As a substance that can outwardly transform people through clothing, fabric symbolizes the internal transformations that various characters undergo throughout the novel. Sergeant Farrat, for example, uses plain fabric, which is usually used to make curtains and tablecloths, to make himself stylish women’s clothes. Similarly, when Tilly attends the Dungatar Ball, she wears a beautiful, fitted dress she has for made herself out of georgette, which is usually deemed a shapeless fabric that is hard to manipulate. This suggests that even plain or cheap fabrics can be transformed into stunning creations with the right amount of imagination and skill, just as people who do not necessarily appear grand on the surface (like Farrat and Tilly) may be extremely impressive underneath.

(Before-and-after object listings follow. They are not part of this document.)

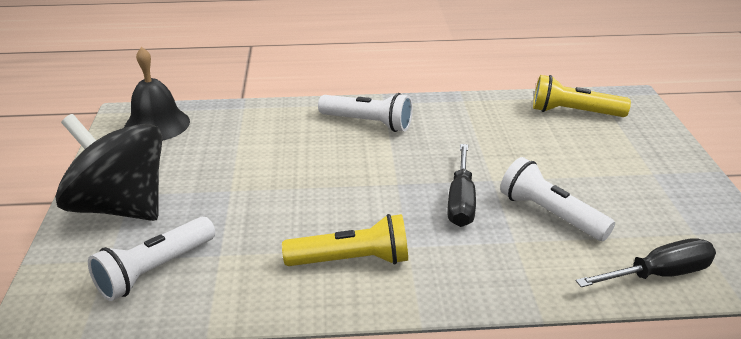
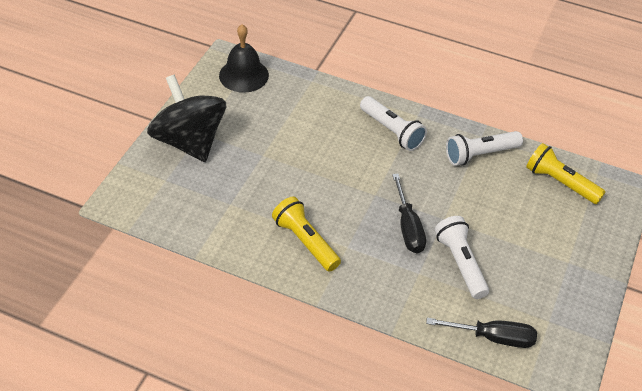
camera: 25 degrees right, 15 degrees up
(155, 270) = (188, 199): white flashlight -> white flashlight (480, 154)
(351, 260) = (305, 242): yellow flashlight -> yellow flashlight turned 150 degrees counterclockwise
(461, 201) = (408, 227): black screwdriver -> black screwdriver turned 45 degrees counterclockwise

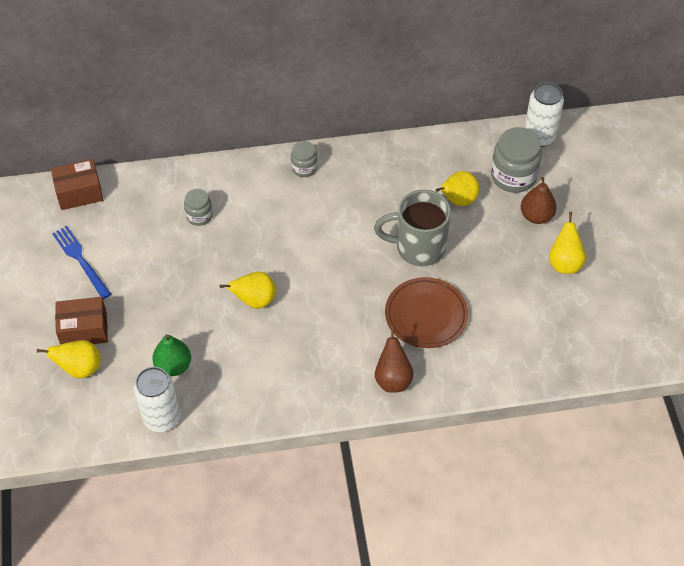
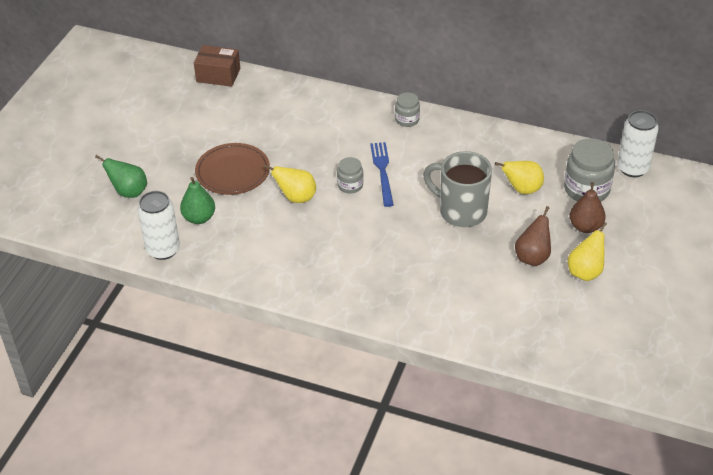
camera: 30 degrees right, 10 degrees down
(80, 369) = (129, 192): yellow pear -> green pear
(81, 260) = (185, 120): blue fork -> blue fork (382, 171)
(84, 330) = (152, 167): brown box -> none
(199, 216) = (297, 123): grey jar -> grey jar (350, 185)
(393, 379) = (367, 298): brown pear -> brown pear (532, 257)
(426, 315) = (430, 263): brown plate -> brown plate (233, 172)

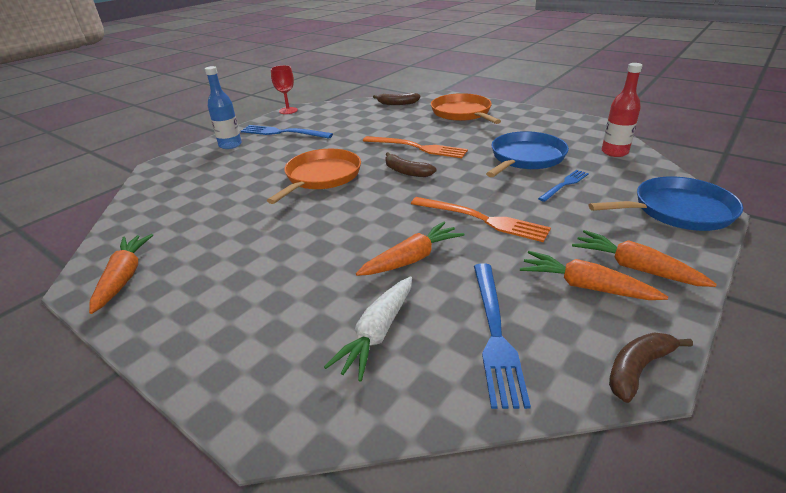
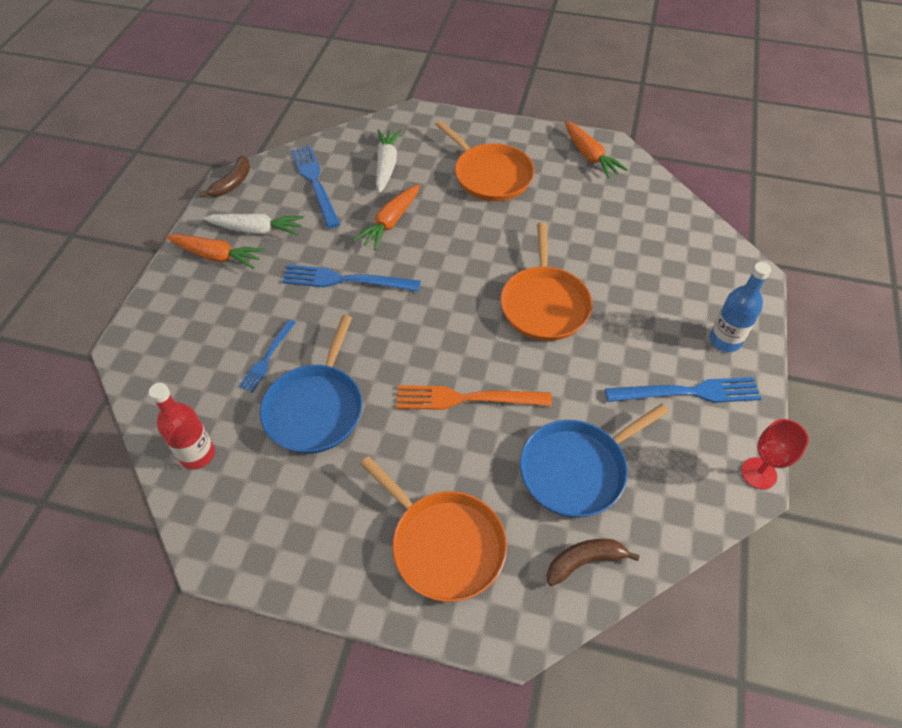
camera: 155 degrees right, 20 degrees up
(257, 284) = (490, 175): none -> orange pan
(406, 172) = (453, 338): brown banana -> none
(481, 219) = (346, 280): orange fork -> blue fork
(584, 286) = (257, 230): orange carrot -> white carrot
(677, 210) = (158, 340): blue pan -> blue pan (577, 469)

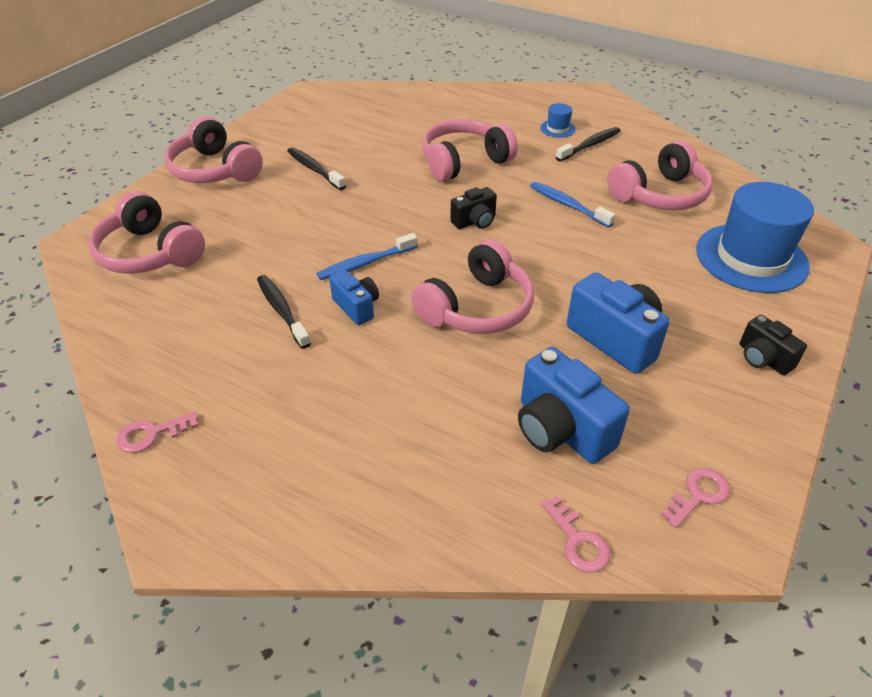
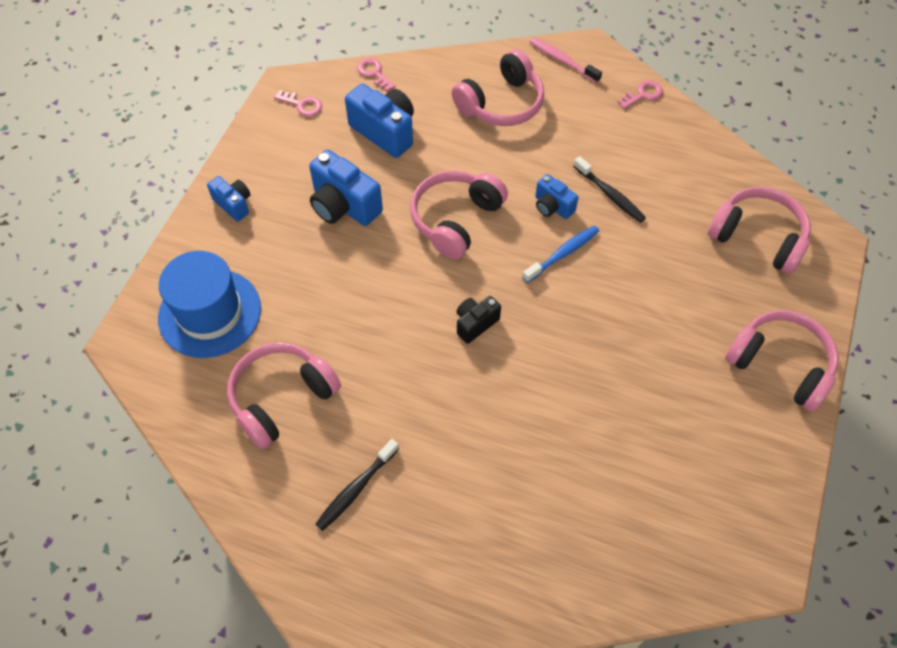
camera: 170 degrees right, 15 degrees up
(241, 516) = (562, 60): none -> pink toothbrush
(314, 169) = (672, 384): black toothbrush -> none
(464, 161) = (506, 427): pink headphones -> pink headphones (501, 103)
(557, 128) = (398, 524): blue hat -> none
(568, 205) = (382, 365): blue toothbrush -> none
(698, 495) = (302, 105): pink key -> pink key turned 105 degrees counterclockwise
(763, 358) = (234, 204): black camera -> blue camera

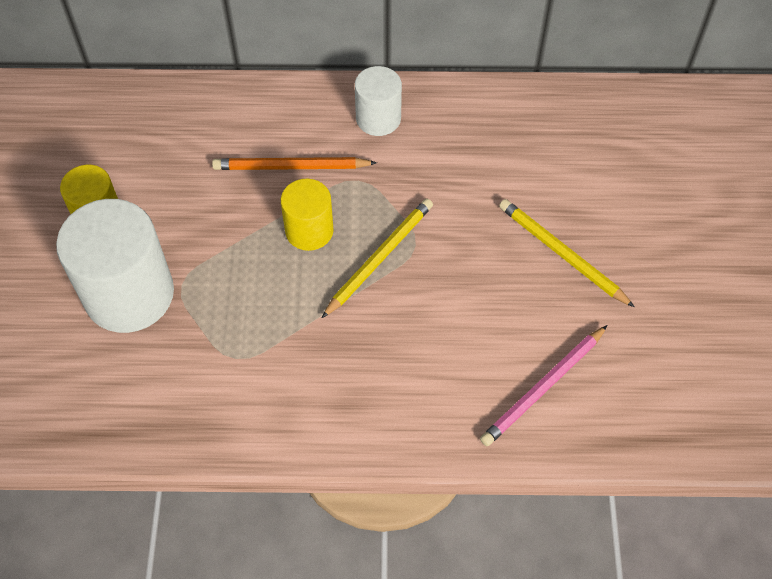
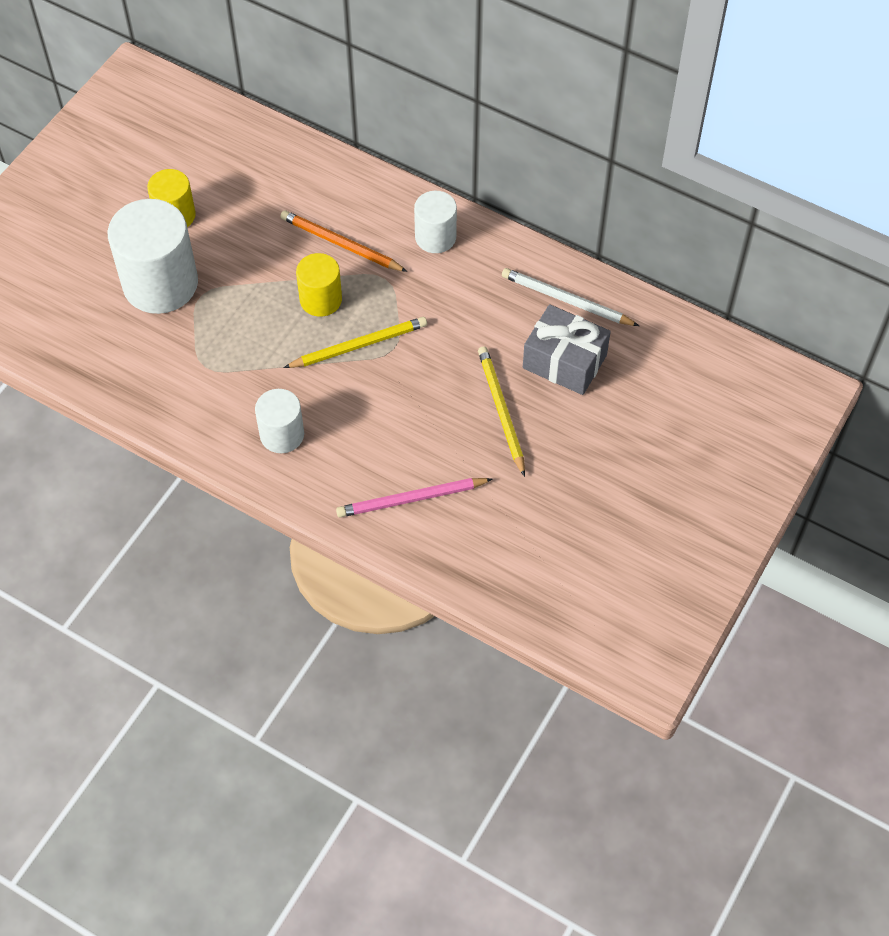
camera: 30 degrees right, 0 degrees up
(366, 389) = (282, 434): none -> white cylinder
(542, 121) = (566, 300): none -> white pencil
(583, 178) = (564, 361): none -> grey gift

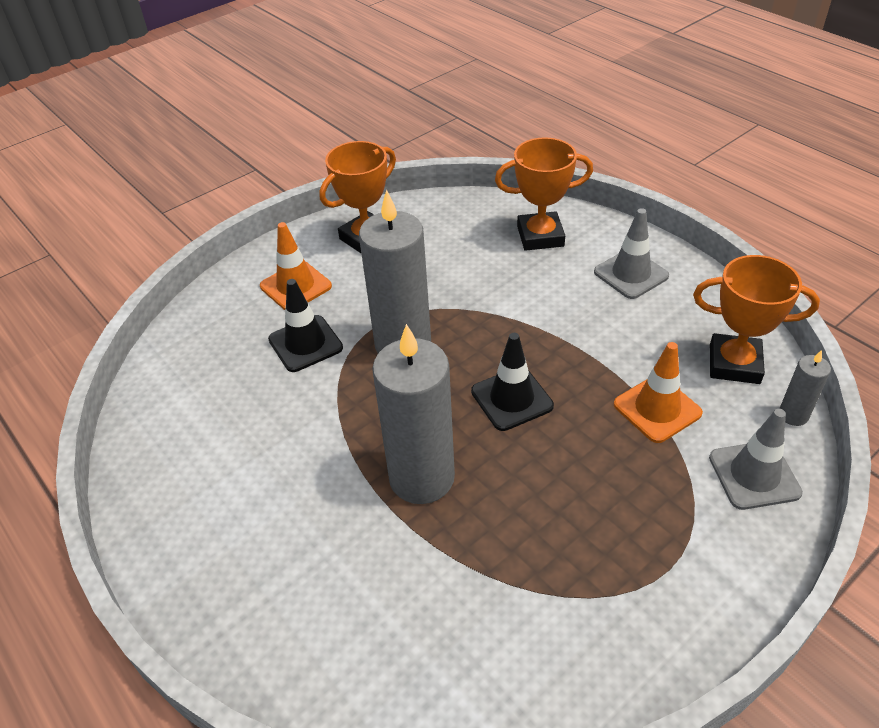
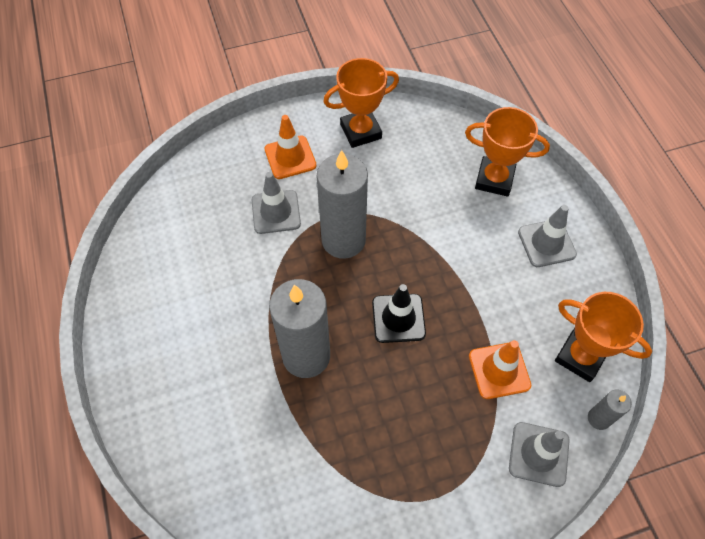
camera: 20 degrees right, 15 degrees up
(305, 344) = (276, 212): black traffic cone -> grey traffic cone

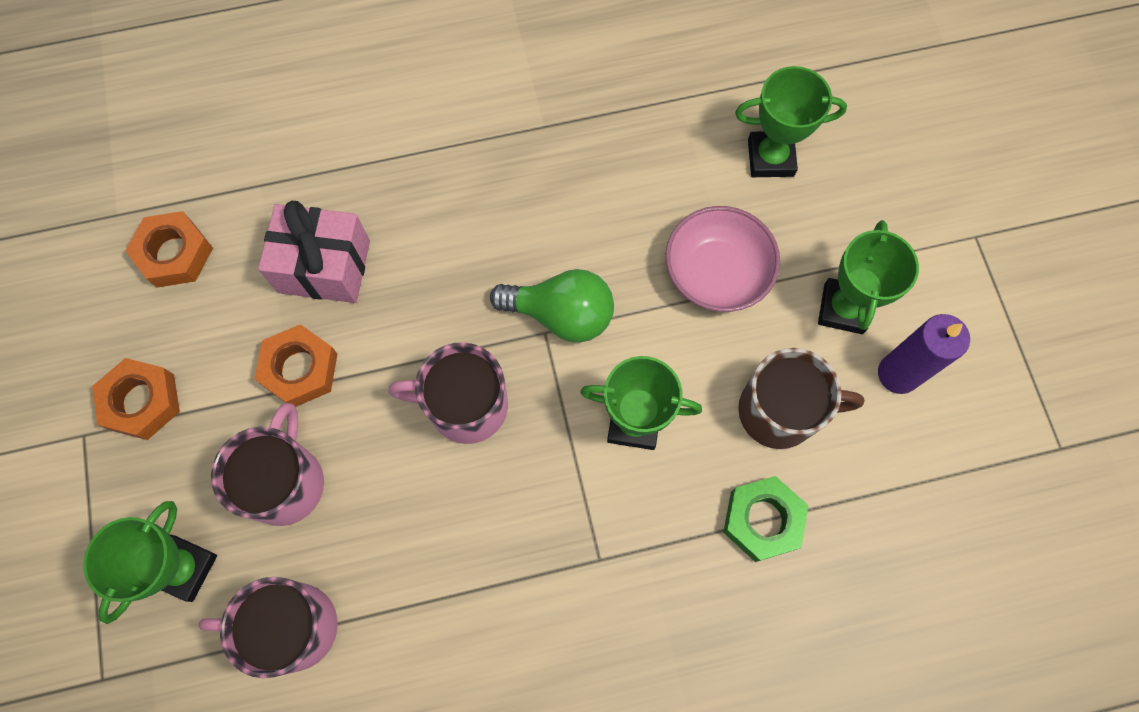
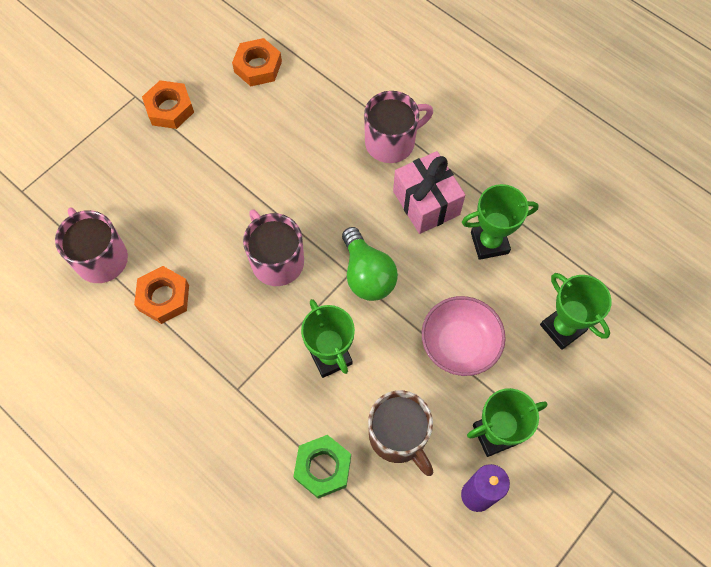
camera: 55 degrees right, 5 degrees down
(184, 568) = (98, 187): green trophy -> green trophy (489, 243)
(285, 482) = (173, 202): pink mug -> pink mug (391, 142)
(300, 369) = (238, 167): orange nut -> orange nut (164, 297)
(324, 266) = (304, 138): pink gift -> pink gift (426, 203)

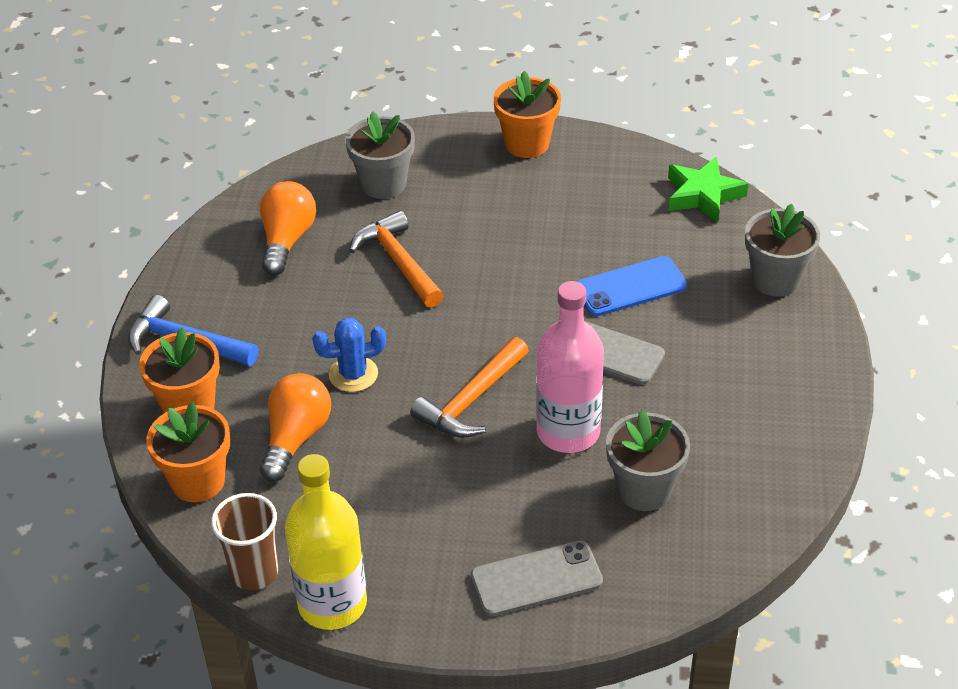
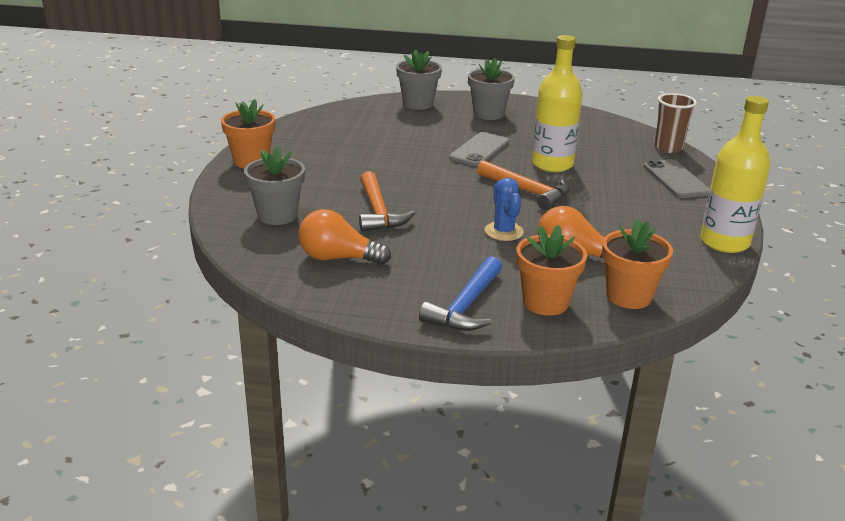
camera: 90 degrees left, 15 degrees down
(254, 572) = (710, 271): brown cup -> brown cup (668, 148)
(399, 262) = (378, 212): orange hammer -> orange hammer turned 75 degrees counterclockwise
(568, 432) = (552, 164): pink bottle -> yellow bottle
(630, 287) = (419, 140): blue phone -> none
(644, 490) = (596, 148): grey flower pot -> grey flower pot (488, 114)
(703, 195) = (333, 115): green star -> none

Furthermore, the characters who are the best at working with fabric, Tilly and Sergeant Farrat, are the two characters who change and transform the most throughout the novel. Tilly starts the novel wary and emotionally closed-off and grows more open as the novel progresses. Toward the novel’s end, she transforms once again and becomes an avenging force in Dungatar—she takes revenge on the judgmental townspeople for all the outsiders that they have shunned and victimized. Similarly, Sergeant Farrat changes from someone who is afraid to stand out in Dungatar to someone who actively defies and goes against the townspeople. In this way, Tilly and Farrat’s flair for turning ugly fabric into beautiful creations parallels their ability to turn themselves from shy outcasts into confident individuals who have agency over their own lives.
Fabric Quotes in The Dressmaker
Couples stood aside and stared at Tilly, draped in a striking green gown that was sculpted, crafted about her svelte frame. It curved with her hips, stretched over her breasts and clung to her thighs. And the material—georgette, two-and-six a yard from the sale stand at Pratts. The girls in their short frocks with pinched waists, their hair stiff in neat circles, opened their pink lips wide and tugged self-consciously at their frothy skirts.
Every female seated in the War Memorial Hall that afternoon had listened hard, waited with bated breath for the name of a seamstress or dressmaker. She wasn't mentioned.
Gertrude stepped out of her wedding gown and hung it on a coat hanger. She caught her reflection in the bathroom mirror an unremarkable brunette with quiver-thighs and unbeautiful breasts. She let the tea-colored silk negligee slide over her chilly nipples and looked in the mirror again. 'I am Mrs. William Beaumont of Windswept Crest,' she said.